# WHAT THIS TASK INVOLVES
Hunt for the word "house" across the entries below, copying each line that holds it.

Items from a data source
___
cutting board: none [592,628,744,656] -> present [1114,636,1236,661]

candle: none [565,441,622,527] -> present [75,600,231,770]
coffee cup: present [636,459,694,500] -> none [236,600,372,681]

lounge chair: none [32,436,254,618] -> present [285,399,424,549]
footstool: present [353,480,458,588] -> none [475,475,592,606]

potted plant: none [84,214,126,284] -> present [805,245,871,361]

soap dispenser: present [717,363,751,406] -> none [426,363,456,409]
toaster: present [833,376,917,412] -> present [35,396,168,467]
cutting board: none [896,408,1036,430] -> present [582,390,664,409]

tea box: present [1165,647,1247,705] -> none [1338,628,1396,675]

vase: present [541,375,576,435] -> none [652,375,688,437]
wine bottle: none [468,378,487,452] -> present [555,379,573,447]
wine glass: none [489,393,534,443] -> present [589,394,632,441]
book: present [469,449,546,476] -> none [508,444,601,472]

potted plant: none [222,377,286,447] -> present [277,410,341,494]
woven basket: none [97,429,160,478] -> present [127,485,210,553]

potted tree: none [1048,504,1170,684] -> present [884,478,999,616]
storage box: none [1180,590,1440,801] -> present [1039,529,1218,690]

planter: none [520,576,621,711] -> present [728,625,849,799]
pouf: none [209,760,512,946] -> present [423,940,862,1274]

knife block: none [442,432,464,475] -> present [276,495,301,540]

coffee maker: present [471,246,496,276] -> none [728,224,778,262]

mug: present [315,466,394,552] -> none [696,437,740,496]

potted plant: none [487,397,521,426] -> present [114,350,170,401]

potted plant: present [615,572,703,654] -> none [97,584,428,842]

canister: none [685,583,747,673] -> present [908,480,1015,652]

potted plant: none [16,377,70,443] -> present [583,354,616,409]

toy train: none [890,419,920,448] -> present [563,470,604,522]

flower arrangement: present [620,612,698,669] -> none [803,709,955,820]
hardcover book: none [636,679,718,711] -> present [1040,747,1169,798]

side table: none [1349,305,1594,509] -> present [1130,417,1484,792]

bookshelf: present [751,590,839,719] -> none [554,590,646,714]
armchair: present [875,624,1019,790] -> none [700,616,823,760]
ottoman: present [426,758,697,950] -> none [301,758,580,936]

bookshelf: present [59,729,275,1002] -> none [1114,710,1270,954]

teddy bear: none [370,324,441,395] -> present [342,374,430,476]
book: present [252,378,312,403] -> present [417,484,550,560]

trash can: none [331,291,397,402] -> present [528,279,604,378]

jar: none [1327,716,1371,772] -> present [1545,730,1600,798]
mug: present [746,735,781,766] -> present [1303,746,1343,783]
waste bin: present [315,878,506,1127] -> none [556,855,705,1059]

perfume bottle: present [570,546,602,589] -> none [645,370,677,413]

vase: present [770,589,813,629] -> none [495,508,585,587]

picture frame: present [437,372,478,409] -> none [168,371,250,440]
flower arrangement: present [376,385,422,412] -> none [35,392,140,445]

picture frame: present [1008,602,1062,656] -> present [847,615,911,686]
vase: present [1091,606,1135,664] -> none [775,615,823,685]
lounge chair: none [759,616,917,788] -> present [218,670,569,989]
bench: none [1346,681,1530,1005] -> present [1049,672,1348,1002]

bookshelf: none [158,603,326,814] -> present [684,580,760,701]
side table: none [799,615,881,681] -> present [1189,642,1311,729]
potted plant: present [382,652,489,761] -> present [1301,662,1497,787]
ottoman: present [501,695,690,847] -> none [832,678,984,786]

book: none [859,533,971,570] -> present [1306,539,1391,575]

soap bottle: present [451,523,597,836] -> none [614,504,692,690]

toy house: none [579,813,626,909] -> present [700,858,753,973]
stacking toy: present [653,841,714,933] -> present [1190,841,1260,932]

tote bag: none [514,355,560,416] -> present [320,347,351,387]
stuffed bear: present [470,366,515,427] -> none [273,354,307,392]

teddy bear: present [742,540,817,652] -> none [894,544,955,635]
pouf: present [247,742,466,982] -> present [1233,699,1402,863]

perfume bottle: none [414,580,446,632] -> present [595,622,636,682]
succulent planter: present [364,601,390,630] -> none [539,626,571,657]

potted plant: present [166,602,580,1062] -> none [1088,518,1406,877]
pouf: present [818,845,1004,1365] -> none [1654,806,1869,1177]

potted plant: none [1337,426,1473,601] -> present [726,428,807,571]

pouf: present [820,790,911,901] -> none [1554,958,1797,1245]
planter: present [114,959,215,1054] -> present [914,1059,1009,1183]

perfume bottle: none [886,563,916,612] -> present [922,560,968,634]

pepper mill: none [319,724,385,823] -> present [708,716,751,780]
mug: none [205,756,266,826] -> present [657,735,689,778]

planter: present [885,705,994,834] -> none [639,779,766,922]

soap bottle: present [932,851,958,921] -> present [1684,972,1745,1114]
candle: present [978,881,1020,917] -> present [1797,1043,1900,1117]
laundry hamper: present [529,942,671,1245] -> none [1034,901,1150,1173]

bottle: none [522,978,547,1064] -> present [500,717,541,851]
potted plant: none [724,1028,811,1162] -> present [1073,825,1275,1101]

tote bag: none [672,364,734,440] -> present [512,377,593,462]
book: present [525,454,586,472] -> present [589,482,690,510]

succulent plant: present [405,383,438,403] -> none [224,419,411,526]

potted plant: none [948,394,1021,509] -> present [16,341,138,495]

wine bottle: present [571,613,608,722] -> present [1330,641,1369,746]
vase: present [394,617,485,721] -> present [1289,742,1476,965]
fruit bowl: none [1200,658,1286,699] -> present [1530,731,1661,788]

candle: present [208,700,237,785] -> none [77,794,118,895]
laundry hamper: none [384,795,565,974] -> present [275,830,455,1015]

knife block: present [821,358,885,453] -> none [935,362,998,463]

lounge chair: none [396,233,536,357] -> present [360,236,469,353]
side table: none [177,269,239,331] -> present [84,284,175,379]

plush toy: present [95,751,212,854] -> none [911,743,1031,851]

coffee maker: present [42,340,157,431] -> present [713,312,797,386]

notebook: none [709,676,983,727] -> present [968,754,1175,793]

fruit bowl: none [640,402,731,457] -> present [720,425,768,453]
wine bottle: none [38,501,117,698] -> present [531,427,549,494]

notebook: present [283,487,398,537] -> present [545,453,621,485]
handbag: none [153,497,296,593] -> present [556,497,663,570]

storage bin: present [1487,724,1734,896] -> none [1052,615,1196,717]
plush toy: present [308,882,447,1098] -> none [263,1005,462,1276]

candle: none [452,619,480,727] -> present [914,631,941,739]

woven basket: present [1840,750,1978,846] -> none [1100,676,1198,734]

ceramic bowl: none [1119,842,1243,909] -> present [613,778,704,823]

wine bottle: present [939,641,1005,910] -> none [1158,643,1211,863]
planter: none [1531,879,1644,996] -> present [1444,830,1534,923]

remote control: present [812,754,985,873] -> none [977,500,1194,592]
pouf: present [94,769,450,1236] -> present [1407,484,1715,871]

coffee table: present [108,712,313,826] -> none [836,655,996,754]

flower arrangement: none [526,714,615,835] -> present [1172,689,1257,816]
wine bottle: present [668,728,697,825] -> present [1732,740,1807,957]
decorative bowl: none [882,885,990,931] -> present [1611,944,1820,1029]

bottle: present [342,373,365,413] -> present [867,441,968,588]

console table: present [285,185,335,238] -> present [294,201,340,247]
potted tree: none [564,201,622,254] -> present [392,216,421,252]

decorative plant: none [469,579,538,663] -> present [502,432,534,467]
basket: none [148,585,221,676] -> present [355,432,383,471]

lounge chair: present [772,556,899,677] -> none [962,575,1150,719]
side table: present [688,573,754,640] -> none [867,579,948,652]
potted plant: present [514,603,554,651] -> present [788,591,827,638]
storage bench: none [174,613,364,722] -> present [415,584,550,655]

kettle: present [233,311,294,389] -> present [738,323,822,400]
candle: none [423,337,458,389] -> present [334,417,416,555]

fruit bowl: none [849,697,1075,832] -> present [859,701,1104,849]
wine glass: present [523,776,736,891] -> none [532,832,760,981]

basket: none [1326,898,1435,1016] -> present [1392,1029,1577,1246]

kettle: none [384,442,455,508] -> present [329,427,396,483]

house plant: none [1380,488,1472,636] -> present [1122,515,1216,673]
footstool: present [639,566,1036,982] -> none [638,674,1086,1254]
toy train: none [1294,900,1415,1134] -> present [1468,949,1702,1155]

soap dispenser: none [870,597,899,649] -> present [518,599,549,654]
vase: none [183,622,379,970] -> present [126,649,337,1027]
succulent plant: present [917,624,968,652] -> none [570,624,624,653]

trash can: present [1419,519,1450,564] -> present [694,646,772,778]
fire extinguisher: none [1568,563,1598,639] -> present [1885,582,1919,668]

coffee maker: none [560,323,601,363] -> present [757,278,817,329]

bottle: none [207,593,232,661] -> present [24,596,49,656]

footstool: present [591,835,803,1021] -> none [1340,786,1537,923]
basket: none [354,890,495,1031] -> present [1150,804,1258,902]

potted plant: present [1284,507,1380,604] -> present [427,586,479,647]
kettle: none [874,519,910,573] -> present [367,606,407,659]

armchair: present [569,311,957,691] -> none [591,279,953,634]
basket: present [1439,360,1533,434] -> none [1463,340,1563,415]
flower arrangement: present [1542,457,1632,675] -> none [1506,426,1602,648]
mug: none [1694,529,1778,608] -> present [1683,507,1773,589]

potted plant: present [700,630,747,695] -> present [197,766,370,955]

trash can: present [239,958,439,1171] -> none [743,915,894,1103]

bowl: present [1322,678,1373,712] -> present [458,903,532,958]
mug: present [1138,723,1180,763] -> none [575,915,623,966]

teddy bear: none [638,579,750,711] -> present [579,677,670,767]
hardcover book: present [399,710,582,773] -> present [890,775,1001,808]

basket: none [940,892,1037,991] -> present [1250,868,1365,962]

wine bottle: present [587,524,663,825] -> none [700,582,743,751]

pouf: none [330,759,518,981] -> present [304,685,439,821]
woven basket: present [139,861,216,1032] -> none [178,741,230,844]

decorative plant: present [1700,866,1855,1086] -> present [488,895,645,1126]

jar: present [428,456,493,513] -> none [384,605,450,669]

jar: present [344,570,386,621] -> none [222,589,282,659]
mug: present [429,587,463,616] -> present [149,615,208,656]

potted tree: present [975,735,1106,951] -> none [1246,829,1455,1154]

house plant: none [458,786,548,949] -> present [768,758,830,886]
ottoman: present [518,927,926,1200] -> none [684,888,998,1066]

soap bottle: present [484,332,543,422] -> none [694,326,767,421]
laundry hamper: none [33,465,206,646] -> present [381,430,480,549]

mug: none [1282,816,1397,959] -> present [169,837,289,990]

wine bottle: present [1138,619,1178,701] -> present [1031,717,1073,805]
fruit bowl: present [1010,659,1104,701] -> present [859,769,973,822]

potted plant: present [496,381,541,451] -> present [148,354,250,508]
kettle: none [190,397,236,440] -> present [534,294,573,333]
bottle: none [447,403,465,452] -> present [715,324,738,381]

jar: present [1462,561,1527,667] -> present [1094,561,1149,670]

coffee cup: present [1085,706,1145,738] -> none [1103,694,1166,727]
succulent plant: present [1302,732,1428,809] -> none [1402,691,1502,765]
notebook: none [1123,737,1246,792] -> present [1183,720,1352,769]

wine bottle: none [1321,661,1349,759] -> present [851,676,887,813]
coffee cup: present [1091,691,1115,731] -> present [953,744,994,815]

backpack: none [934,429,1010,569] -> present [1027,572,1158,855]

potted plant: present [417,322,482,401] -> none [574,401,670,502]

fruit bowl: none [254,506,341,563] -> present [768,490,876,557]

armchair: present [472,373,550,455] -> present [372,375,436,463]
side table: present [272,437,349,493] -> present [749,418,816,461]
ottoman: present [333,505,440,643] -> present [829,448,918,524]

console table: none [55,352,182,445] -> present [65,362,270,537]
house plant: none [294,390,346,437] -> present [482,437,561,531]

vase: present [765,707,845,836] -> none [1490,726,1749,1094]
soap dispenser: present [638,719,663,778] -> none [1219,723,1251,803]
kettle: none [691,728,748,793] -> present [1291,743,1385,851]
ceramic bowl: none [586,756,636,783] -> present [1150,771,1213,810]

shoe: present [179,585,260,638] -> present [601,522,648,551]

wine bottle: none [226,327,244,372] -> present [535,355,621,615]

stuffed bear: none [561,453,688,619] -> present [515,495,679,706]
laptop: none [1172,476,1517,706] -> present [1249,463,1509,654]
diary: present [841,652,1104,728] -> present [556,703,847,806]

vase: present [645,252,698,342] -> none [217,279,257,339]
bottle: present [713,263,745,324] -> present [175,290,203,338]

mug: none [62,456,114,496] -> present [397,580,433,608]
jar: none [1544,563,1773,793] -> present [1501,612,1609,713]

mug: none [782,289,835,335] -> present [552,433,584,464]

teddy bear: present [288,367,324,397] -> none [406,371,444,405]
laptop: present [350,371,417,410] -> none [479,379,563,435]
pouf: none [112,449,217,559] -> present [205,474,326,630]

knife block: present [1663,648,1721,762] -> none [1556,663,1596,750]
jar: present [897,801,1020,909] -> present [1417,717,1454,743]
___
# EXERCISE OUTPUT
toy house: none [579,813,626,909] -> present [700,858,753,973]
house plant: none [1380,488,1472,636] -> present [1122,515,1216,673]
house plant: none [458,786,548,949] -> present [768,758,830,886]
house plant: none [294,390,346,437] -> present [482,437,561,531]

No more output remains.